Narratori del Nuovo Millennio – Roberto Carvelli

Nell’appuntamento di oggi incontriamo Roberto Carvelli, un narratore di luoghi  che ci spiega come nessun luogo si esaurisca.

Scrivo di luoghi. Ne ho sempre scritto. Con un preciso ingaggio o senza averne nessuno sin dal principio ho sempre deciso di cercare di esaurire i luoghi per dira con Perec, sentito di doverlo fare, come un’ossessione, un richiamo irresistibile che andava anche oltre le attese mie e di altri, le approvazioni, le riprovazioni. Osservarli e raccontarli usando modelli e istinti diversi, approcci unici che hanno tenuto insieme un libro e solo quello. Usando colori e mezzi diversi a seconda della pagina su cui poi li avrei impressi. Talvolta un luogo l’ho fatto implodere e poi ho rimontato diversamente i tasselli di quella deflagrazione per avere un disegno nuovo, consegnando forse un luogo non più reale pur avendo lo stesso nome riconoscibile di quello vero. Non mi sono mai sentito in imbarazzo nell’usare materiali anche poco narrativi come interviste, liste, citazioni, impressioni. Lo scopo era il libro. Da questo punto di vista sento di essere uno scrittore di scopo e il libro solo un mezzo per raggiungerlo. Eppure, non mi sono mai sentito ideologico nell’approccio. Lo scopo, in definitiva, anche se era dichiarato, in maniera situazionista, finiva per stupire anche me nelle evidenze finali. E siccome forse finali non lo erano per quel che ho detto ne ho riscritto, come un tarlo – non è mia è di Luciano Bianciardi (è bene essere onesti) – ne ho riscritto.

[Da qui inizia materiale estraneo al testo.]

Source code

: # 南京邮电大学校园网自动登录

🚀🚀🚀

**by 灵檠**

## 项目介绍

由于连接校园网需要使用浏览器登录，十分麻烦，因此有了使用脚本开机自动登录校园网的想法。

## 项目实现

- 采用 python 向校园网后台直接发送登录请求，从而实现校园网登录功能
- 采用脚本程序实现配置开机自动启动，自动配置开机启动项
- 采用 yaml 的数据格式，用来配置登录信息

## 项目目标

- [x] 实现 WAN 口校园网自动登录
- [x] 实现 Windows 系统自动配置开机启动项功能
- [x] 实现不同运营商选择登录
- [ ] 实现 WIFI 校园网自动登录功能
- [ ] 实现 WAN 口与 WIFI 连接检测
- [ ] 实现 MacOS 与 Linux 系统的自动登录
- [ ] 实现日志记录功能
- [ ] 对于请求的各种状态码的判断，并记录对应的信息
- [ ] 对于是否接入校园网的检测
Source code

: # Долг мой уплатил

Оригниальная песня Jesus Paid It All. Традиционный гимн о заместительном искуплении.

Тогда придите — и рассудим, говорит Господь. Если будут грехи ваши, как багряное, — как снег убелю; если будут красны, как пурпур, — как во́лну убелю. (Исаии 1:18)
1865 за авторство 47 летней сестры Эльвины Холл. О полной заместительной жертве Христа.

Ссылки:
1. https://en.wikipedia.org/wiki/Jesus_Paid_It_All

Ma tutto è nato molto prima. Scrivo di luoghi come ne ho letto. Da sempre. Di molti romanzi amati e autori spesso ricordo l’ambientazione più che i personaggi. È come dire che Kafka è la colonia, la nave, la stanza. Antonio Delfini è la sua Modena attraversata in solitaria. Silone la Fontamara anche se fittizia e il suo lago prosciugato e le vie polverose. La Kolyma di Salamov, lontana e irraggiungibile nelle sue finalità concentrazionarie, mi ha costretto a (r)immaginarla e quel nuovo luogo (r)immaginario leggendolo e rileggendolo si è impregnato di una visione solo mia, arricchita ogni volta dalle ripetute letture.
Così, quando mi sono trovato a scrivere un’autobiografia come un poema in prosa sulla mia vita sdraiata, il luogo era il libro, i “Letti” che avevo vissuto e quelli che avevo immaginato di vivere con le parole che sarebbero servite a crearlo nella sua forma inventata eppure realistica. Quando non ero sicuro che il luogo era quel luogo lì, per quanto ricomposto, ho provato a dare ad esso un nome inventato.
Oggi so – da solo, per esperienza, per sbaglio e per conferme – che nessun luogo si esaurisce, per cui immagino che avrò modo, e spero anche tempo, per raccontarne altri ancora perseguendo la strada del romanzo d’invenzione con la stessa lealtà con cui proverò a smontare luoghi esistenti e amati rendendo i primi altrettanto veri quanto i secondi, lasciandoli tutti, spero, all’utilità della narrazione – specie naturale con pochi pari da questo punto di vista – che è unicità, riproducibilità e plasmabilità.

Un pensiero su “Narratori del Nuovo Millennio – Roberto Carvelli

  1. fabrizio centofanti

    Grazie, Monica: bella questa lectio brevis sul luogo, a me molto cara per la frequentazione di Calvino.
    “Le città invisibili” dicono molto, moltissimo, sulla inesauribilità dei luoghi.